The consult prevented a significant amount of ER referrals, and for most cases, changed the physician treatment plan. Furthermore, the medical training in Israel has hardly any exposure to ophthalmology. For the primary physician, additional clinical ophthalmic experience is needed. Due to the lack of experience, the consultation helped the primary physician to get to the correct diagnosis. This data suggests that teleophthalmology was indeed a beneficial tool.

This research has some limitations. First, this is a descriptive study and not interventional. The study did not examine the accuracy of the diagnosis or the effectiveness of the treatment. We tried to follow-up on the cases and find out about the treatment results, unfortunately, we could not find enough data. Most of the cases probably improved, but there was no documentation of it since they did not return to their physician if they improved. We could not extract sufficient data about the patients that were referred to the ER, or about the patients that returned to follow-up with an ophthalmologist. The reason for this is the fact that the army database does not collect data from other health providers, such as civilian ER or civilian ophthalmologists. In some cases, the primary physician documented part of the referral, but it was documented poorly. Second, there is a possibility of recall bias in the study due to phone survey with the treating physicians. Third, there is a very noticeable selection bias in the study population- the treating physicians probably did not consult about less occult cases. Similarly, the treating physicians probably did not consult about grave cases, and probably refer the patient to the ER or an urgent ophthalmologist examination. However, these moderate cases may be the cases that will benefit the most from teleophthalmology. In addition, for some complaints, such as new onset visual disturbances teleophthalmology cannot supply proper consult without dedicated equipment. Adding a magnifying lens for improving the images and thus the efficiency of the consultations, is an inexpensive and practical method to assimilate smartphone based teleophthalmology to common practice.

It is worth noting that telemedicine also raises difficulties: the possibility of violating medical confidentiality; cheap but less professional market formation for remote counseling; there is no legislation on the subject; meeting documentation in text or video; violation of equality (patients without internet access will have no access to this medical service) [19,20,21].
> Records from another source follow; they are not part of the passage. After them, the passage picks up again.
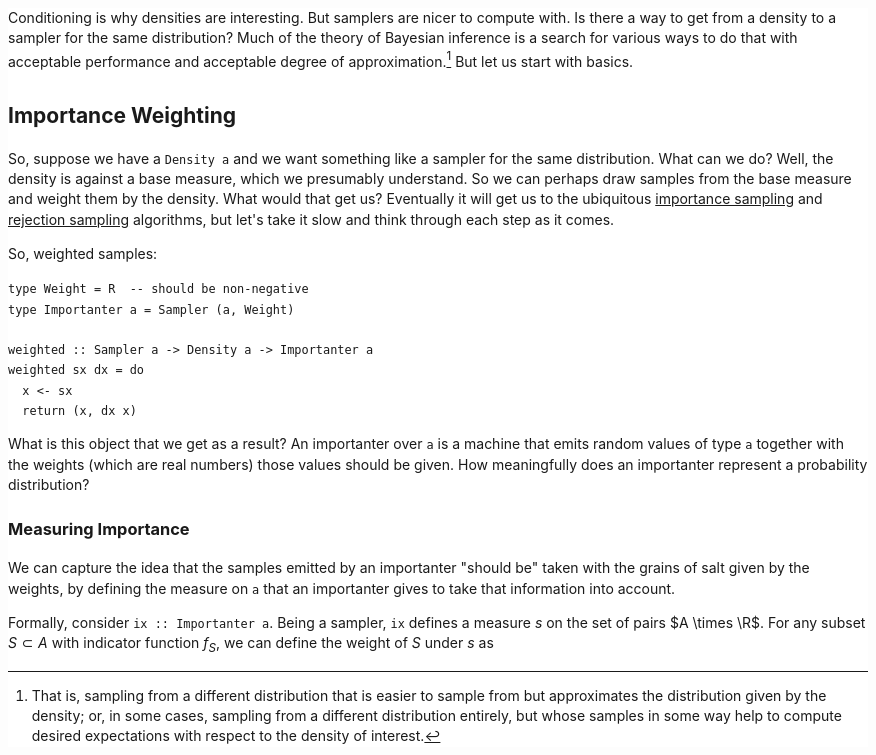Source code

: Conditioning is why densities are interesting.  But samplers are nicer
to compute with.  Is there a way to get from a density to a sampler
for the same distribution?  Much of the theory of Bayesian inference
is a search for various ways to do that with acceptable performance
and acceptable degree of approximation.[^expect]  But let us start
with basics.

[^expect]: That is, sampling from a different distribution that is
easier to sample from but approximates the distribution given by the
density; or, in some cases, sampling from a different distribution
entirely, but whose samples in some way help to compute desired
expectations with respect to the density of interest.


Importance Weighting
--------------------

So, suppose we have a `Density a` and we want something like a sampler
for the same distribution.  What can we do?  Well, the density is
against a base measure, which we presumably understand.  So we can
perhaps draw samples from the base measure and weight them by the
density.  What would that get us?  Eventually it will get us to the
ubiquitous [importance
sampling](https://en.wikipedia.org/wiki/Importance_sampling) and
[rejection sampling](https://en.wikipedia.org/wiki/Rejection_sampling)
algorithms, but let's take it slow and think through each step as it
comes.

So, weighted samples:

    type Weight = R  -- should be non-negative
    type Importanter a = Sampler (a, Weight)

    weighted :: Sampler a -> Density a -> Importanter a
    weighted sx dx = do
      x <- sx
      return (x, dx x)

What is this object that we get as a result?  An importanter over `a`
is a machine that emits random values of type `a` together with the
weights (which are real numbers) those values should be given.
How meaningfully does an importanter represent a probability
distribution?


### Measuring Importance

We can capture the idea that the samples emitted by an importanter
"should be" taken with the grains of salt given by the weights, by
defining the measure on `a` that an importanter gives to take that
information into account.

Formally, consider `ix :: Importanter a`.  Being a sampler, `ix`
defines a measure $s$ on the set of pairs $A \times \R$.  For any
subset $S \subset A$ with indicator function $f_S$, we can define the
weight of $S$ under $s$ as


[^glossary]: If you don't know Haskell, don't worry: I will say
[^random-variables]: Samplers are different from random variables as
[^join]: In case the `join` operation looks a bit strange, imagine
[^cumulative]: One also talks about [cumulative distribution
[^same-measure]: Of course, this only works if the base measure
[^particles]: In fact, drawing multiple independent samples from the
[^lazy-replicate]: The attentive reader may notice that I am not
[^compute-p]: The denominator $s(\texttt{Just } A)$ in this formula is
[^why-not]: The distribution over a single element is still `join
[^no-join]: If you wrote `exchangeably` without the `join`, it would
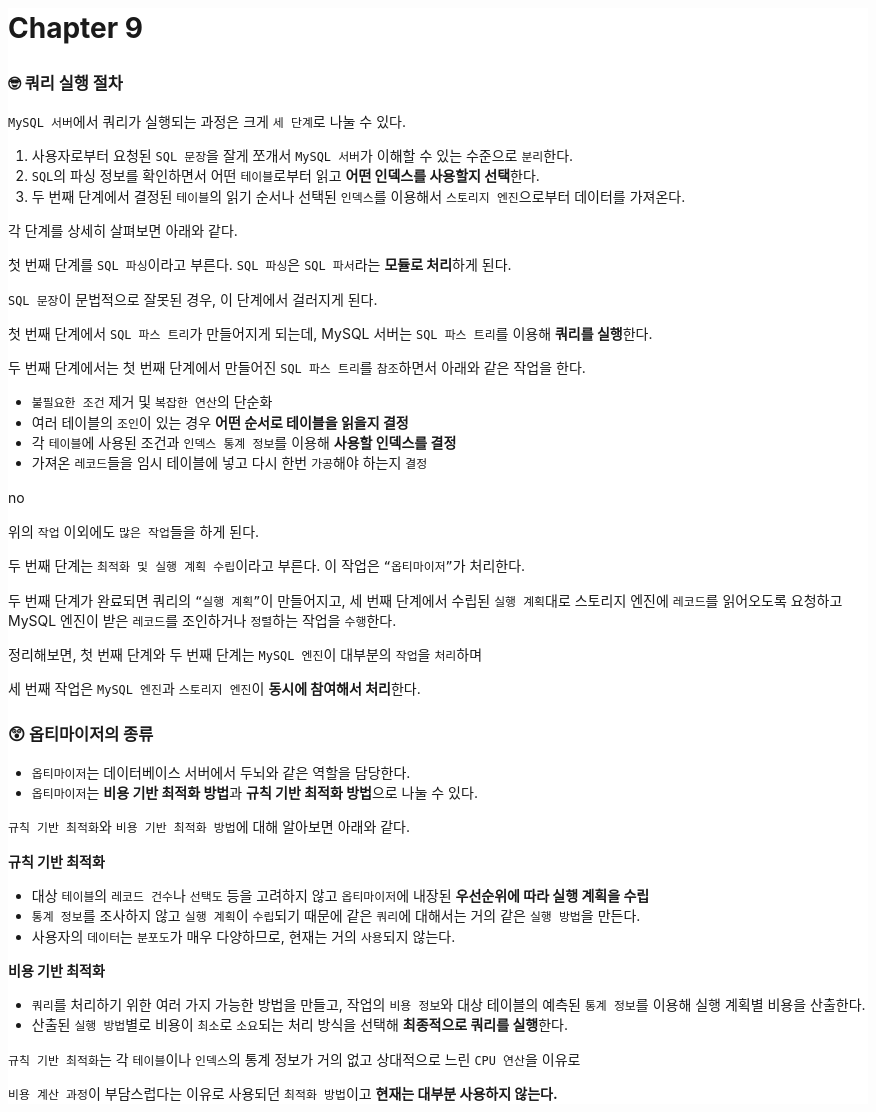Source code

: # Chapter 9

### 🤓 쿼리 실행 절차

`MySQL 서버`에서 쿼리가 실행되는 과정은 크게 `세 단계`로 나눌 수 있다.

1. 사용자로부터 요청된 `SQL 문장`을 잘게 쪼개서 `MySQL 서버`가 이해할 수 있는 수준으로 `분리`한다.
2. `SQL`의 파싱 정보를 확인하면서 어떤 `테이블`로부터 읽고 **어떤 인덱스를 사용할지 선택**한다.
3. 두 번째 단계에서 결정된 `테이블`의 읽기 순서나 선택된 `인덱스`를 이용해서 `스토리지 엔진`으로부터 데이터를 가져온다.

각 단계를 상세히 살펴보면 아래와 같다.

첫 번째 단계를 `SQL 파싱`이라고 부른다. `SQL 파싱`은 `SQL 파서`라는 **모듈로 처리**하게 된다.

`SQL 문장`이 문법적으로 잘못된 경우, 이 단계에서 걸러지게 된다.

첫 번째 단계에서 `SQL 파스 트리`가 만들어지게 되는데, MySQL 서버는 `SQL 파스 트리`를 이용해 **쿼리를 실행**한다.

두 번째 단계에서는 첫 번째 단계에서 만들어진 `SQL 파스 트리`를 `참조`하면서 아래와 같은 작업을 한다.

- `불필요한 조건` 제거 및 `복잡한 연산`의 단순화
- 여러 테이블의 `조인`이 있는 경우 **어떤 순서로 테이블을 읽을지 결정**
- 각 `테이블`에 사용된 조건과 `인덱스 통계 정보`를 이용해 **사용할 인덱스를 결정**
- 가져온 `레코드`들을 임시 테이블에 넣고 다시 한번 `가공`해야 하는지 `결정`

no

위의 `작업` 이외에도 `많은 작업`들을 하게 된다.

두 번째 단계는 `최적화 및 실행 계획 수립`이라고 부른다. 이 작업은 `“옵티마이저”`가 처리한다.

두 번째 단계가 완료되면 쿼리의 `“실행 계획”`이 만들어지고, 세 번째 단계에서 수립된 `실행 계획`대로 스토리지 엔진에 `레코드`를 읽어오도록 요청하고 MySQL 엔진이 받은 `레코드`를 조인하거나 `정렬`하는 작업을 `수행`한다.

정리해보면, 첫 번째 단계와 두 번째 단계는 `MySQL 엔진`이 대부분의 `작업`을 `처리`하며

세 번째 작업은 `MySQL 엔진`과 `스토리지 엔진`이 **동시에 참여해서 처리**한다.

### 😲 옵티마이저의 종류

- `옵티마이저`는 데이터베이스 서버에서 두뇌와 같은 역할을 담당한다.
- `옵티마이저`는 **비용 기반 최적화 방법**과 **규칙 기반 최적화 방법**으로 나눌 수 있다.

`규칙 기반 최적화`와 `비용 기반 최적화 방법`에 대해 알아보면 아래와 같다.

**규칙 기반 최적화**

- 대상 `테이블`의 `레코드 건수`나 `선택도` 등을 고려하지 않고 `옵티마이저`에 내장된 **우선순위에 따라 실행 계획을 수립**
- `통계 정보`를 조사하지 않고 `실행 계획`이 `수립`되기 때문에 같은 `쿼리`에 대해서는 거의 같은 `실행 방법`을 만든다.
- 사용자의 `데이터`는 `분포도`가 매우 다양하므로, 현재는 거의 `사용`되지 않는다.

**비용 기반 최적화**

- `쿼리`를 처리하기 위한 여러 가지 가능한 방법을 만들고, 작업의 `비용 정보`와 대상 테이블의 예측된 `통계 정보`를 이용해 실행 계획별 비용을 산출한다.
- 산출된 `실행 방법`별로 비용이 `최소`로 `소요`되는 처리 방식을 선택해 **최종적으로 쿼리를 실행**한다.

`규칙 기반 최적화`는 각 `테이블`이나 `인덱스`의 통계 정보가 거의 없고 상대적으로 느린 `CPU 연산`을 이유로

`비용 계산 과정`이 부담스럽다는 이유로 사용되던 `최적화 방법`이고 **현재는 대부분 사용하지 않는다.**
In conclusion, teleophthalmology can contribute to primary caregivers, and increase medical access for ophthalmology care. In our study, the teleconsultation had major impact on sparing ER referrals and affected the treatment for most of the patients. Our study demonstrated for the first time such a significant impact in case management in ophthalmology using telemedicine based. We have yet to find any further studies that have shown such significant effect on the decision making of primary caregivers using teleophthalmology. Despite of possible ethical and legal problems and clinical limitations of this instrument, teleophthalmology as described in this study seems as an efficient tool in aiding primary-care physicians, especially for patients with low access to an ophthalmologist. Using objective tools such as photography and Snellen chart or application to assess the visual acuity may improve the efficacy of this tool.